Toy Story, Product Placement, & the Impact on Toy Sales
Tis the Season – Toy Story, Product Placement, and Toy Sales
Christmas in July
It seems as though the holiday sales push is coming earlier and earlier every year. While I get it, it is frustrating for those of us whose favorite holiday is Thanksgiving. This is now a gateway holiday, serving not as a festive meal and gathering, as much as it is a day to shop for early specials. Then people shop the next day for Black Friday, and again for Cyber Monday. So if you’re selling toys, you may give thanks indeed.
Toys and Toy Sales Come to Life
While I do believe the creation of Toy Story was pure in its storytelling (aka not a simple product and marketing opportunity), it was the perfect vehicle to sell toys. Aside from the characters themselves (Buzz, Woody and Jesse), the franchise sky rocketed sales for some old school toys, and even brought some back to life. Toys rule.
The first film in the franchise came to life in 1995. It launched Pixar and was the catalyst for many more animated films, from Pixar, Disney and everyone else. It also took licensed toy deals to another level.
Product Placements Make for One Hot Potato
Watching all four films was and is joyous. Except for having pangs of pain remembering my parents throwing out original toys that would be worth so much money these days. Ah, toys. The character of Mr. Potato Head not only brought Don Rickles to new generations, it brought sales of the toy back in a major way.
In fact, sales increased 800 percent after the original film was released. This is also the perfect example of product placement being an integral and essential part of the plot and story.
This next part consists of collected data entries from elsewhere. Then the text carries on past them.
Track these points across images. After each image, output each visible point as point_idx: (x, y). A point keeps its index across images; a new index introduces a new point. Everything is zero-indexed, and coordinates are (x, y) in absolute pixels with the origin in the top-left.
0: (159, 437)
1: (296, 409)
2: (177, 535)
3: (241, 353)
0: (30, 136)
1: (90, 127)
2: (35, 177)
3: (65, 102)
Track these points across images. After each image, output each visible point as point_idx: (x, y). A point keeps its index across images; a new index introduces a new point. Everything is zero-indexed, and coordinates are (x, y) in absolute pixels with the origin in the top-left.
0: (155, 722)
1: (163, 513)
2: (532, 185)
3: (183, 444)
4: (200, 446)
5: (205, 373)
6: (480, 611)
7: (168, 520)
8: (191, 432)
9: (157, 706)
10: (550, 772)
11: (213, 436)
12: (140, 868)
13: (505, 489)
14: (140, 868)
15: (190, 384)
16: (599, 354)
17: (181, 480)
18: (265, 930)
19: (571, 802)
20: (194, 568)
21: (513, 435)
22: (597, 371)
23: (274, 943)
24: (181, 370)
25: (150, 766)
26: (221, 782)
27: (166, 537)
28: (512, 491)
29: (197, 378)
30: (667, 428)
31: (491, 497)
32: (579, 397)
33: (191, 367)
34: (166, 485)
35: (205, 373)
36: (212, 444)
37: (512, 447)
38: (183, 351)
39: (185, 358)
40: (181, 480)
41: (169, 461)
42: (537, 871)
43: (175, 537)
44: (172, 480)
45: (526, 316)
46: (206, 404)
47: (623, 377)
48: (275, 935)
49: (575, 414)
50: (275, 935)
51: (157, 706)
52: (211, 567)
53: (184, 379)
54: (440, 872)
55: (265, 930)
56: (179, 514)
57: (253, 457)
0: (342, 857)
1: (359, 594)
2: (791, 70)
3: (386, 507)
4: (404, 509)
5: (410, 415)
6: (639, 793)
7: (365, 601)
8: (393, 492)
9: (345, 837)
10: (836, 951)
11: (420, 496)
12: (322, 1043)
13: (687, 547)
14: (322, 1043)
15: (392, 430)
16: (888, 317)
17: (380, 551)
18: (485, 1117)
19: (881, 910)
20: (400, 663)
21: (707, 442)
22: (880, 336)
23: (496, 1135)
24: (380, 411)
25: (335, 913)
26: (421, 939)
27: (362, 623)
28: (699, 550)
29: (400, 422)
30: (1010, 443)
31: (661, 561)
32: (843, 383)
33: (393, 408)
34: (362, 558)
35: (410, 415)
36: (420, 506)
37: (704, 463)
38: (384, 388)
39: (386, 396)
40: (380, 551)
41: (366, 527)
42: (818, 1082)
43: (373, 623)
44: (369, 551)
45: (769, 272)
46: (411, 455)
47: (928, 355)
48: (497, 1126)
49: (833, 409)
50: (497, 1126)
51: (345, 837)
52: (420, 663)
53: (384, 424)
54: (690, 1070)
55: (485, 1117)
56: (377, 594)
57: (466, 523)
Sales of Slinky Dog Bark Up the Right Tree
The maker of Slinky Dog (James Industries) had been out of business for 10 years, and the toy had not been for sale for four years before the first movie came out. The film changed that and literally brought the business back from the dead. 20,000 new orders will have that affect. Toy Story = Toy sales!
Draw a Conclusion – Product Placement Really Works
The Etch-A-Sketch is one of those toys that everyone seems to have had at some point. I have also seen them for sale at almost every garage sale I have ever been to. There is something calming and hypnotic about this toy. It is both limiting and freeing. And its product placement increased sales by 4,000 percent. So the conclusion is clear, product placement in Toy Story had a huge impact on toy sales. Maybe it’s not too early for Christmas. After all, tis the season.
For that brief on-screen exposure in the Walt Disney Company’s computer-animated feature “Toy Story,” Etch A Sketch rung up big sales at the cash register. The Ohio Art Company, which makes the childhood favorite, estimated that it would sell a million more Etch A Sketch toys as a result of the movie than it had in all the previous years as reported by the New York Times article.